The world had once been a divine garden seeded by the Ancient Architect Avelir, a deity who shaped planets as experiments in life's persistence. Azure Blue was his masterpiece—a realm where mortals cultivated not by will or inheritance, but by resonance.

Here, mountains breathed spiritual energy. Rivers carried songs instead of water. The sun itself pulsed like a living heart. The cultivators who walked its surface were called the Resonants, and they drew power from harmony rather than conquest.

Legends whispered that every few million years, Azure Blue would sing—a planetary hum so deep and divine it aligned all its life with the stars. Those who heard the Song of Azure would ascend, their spirits merging with the very melody of creation.

Lucien's clone descended through the upper atmosphere, violet light rippling behind him like a cloak of infinite dusk. He landed on the peak of a floating island wreathed in clouds—Auralis Peak—and inhaled deeply. The energy here was soft, serene… yet layered with hidden potency.

"Interesting," he mused. "A world that cultivates through peace. Perhaps Heaven left this untouched for a reason."

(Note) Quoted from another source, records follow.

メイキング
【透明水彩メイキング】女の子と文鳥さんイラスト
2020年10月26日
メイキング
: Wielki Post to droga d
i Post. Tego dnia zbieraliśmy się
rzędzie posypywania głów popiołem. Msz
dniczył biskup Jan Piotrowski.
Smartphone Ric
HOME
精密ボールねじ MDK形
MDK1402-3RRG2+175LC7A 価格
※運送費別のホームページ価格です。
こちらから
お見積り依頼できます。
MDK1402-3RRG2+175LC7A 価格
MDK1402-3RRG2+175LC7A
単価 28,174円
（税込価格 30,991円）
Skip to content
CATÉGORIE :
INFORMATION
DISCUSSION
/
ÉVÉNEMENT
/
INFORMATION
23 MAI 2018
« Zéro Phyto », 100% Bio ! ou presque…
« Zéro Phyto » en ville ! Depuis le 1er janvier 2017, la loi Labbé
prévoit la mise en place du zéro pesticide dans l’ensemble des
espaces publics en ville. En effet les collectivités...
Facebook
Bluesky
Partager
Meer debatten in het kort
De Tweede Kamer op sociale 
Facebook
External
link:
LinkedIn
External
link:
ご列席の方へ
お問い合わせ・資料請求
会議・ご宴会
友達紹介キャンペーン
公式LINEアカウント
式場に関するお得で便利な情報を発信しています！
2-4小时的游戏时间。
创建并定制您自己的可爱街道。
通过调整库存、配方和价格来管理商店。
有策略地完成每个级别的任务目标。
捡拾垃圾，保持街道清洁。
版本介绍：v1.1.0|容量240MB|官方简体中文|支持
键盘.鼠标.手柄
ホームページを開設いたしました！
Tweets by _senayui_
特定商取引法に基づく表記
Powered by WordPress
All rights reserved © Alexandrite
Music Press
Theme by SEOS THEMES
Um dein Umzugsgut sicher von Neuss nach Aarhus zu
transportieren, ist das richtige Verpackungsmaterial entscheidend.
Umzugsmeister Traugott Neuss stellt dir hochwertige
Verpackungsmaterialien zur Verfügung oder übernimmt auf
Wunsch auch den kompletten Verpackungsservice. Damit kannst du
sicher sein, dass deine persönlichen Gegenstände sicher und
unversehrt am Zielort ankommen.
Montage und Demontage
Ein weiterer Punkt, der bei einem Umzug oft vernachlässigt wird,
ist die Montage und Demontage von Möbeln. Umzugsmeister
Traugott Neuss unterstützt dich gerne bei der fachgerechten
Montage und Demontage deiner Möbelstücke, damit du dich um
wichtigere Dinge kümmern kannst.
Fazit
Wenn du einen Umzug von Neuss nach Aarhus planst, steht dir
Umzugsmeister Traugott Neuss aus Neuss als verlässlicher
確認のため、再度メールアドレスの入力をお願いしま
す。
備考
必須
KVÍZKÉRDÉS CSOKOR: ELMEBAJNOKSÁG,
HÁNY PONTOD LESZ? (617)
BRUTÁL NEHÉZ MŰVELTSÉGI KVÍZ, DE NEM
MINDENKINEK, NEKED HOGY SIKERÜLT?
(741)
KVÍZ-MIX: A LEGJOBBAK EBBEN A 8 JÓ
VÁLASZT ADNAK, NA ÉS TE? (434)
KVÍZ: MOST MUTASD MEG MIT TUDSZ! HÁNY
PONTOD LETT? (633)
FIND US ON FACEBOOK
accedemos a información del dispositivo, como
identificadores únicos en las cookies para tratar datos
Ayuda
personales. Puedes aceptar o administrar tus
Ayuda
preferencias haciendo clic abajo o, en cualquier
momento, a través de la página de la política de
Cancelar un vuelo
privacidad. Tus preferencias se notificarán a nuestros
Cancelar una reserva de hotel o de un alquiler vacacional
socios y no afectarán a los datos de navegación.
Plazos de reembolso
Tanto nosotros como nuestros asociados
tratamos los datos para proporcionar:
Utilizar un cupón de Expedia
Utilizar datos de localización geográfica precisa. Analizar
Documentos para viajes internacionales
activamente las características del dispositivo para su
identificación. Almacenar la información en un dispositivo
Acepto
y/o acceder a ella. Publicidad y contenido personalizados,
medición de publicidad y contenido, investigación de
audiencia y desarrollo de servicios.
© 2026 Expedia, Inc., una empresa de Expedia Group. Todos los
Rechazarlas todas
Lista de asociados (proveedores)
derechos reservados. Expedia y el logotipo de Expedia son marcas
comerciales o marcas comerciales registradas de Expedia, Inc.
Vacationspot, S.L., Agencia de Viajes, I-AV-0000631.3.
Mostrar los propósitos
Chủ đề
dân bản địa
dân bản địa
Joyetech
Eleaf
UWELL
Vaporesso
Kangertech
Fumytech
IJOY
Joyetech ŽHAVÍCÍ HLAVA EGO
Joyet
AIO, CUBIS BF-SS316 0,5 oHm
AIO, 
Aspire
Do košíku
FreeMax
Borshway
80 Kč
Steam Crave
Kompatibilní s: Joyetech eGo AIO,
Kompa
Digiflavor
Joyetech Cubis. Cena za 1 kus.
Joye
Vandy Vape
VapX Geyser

Below, cities of jade shimmered. Floating pagodas drifted across skies filled with luminous birds. Disciples meditated on crystalline lakes, their spirits harmonizing with the ambient hum of the planet.

A few noticed the sudden ripple of his descent—none could comprehend it. To them, it was as if a god had exhaled somewhere beyond their comprehension.

Lucien's clone crouched at the edge of the peak, trailing his hand through the spiritual mist. The Styks' essence within him resonated faintly with the planet's song, and for a moment, he smiled.

"This world," he murmured, "exists in balance. Heaven's hand built it, the void never touched it. Perhaps it's time that changed."

He raised a finger, and the air around him rippled like molten glass. The void and Styks energies swirled into one—a spiraling symbol that pulsed with the rhythm of existence itself.

And as he pressed it against the surface of the mountain, Azure Blue sang.

Its resonance deepened, shifting into something darker, richer, infinite. For the first time since its creation, the planet's harmony learned to breathe both light and shadow.

The clone's eyes glowed faintly gold and violet.

"Let's see how your cultivators evolve… when they touch the other side."

High above the metaphysical layers, in the true Primordial Throne, Lucien opened his eyes once more. His clone's actions danced like ripples in his omniscient perception.

He smiled faintly, fingers tapping the armrest of his throne.

"Drinking Heaven's river, rewriting its current, teaching balance to purity…"

He chuckled softly.

"Yes, that one's growing well."

And across the void, the Styks River itself bent slightly toward the dark—its divine hum now carrying the faint echo of laughter.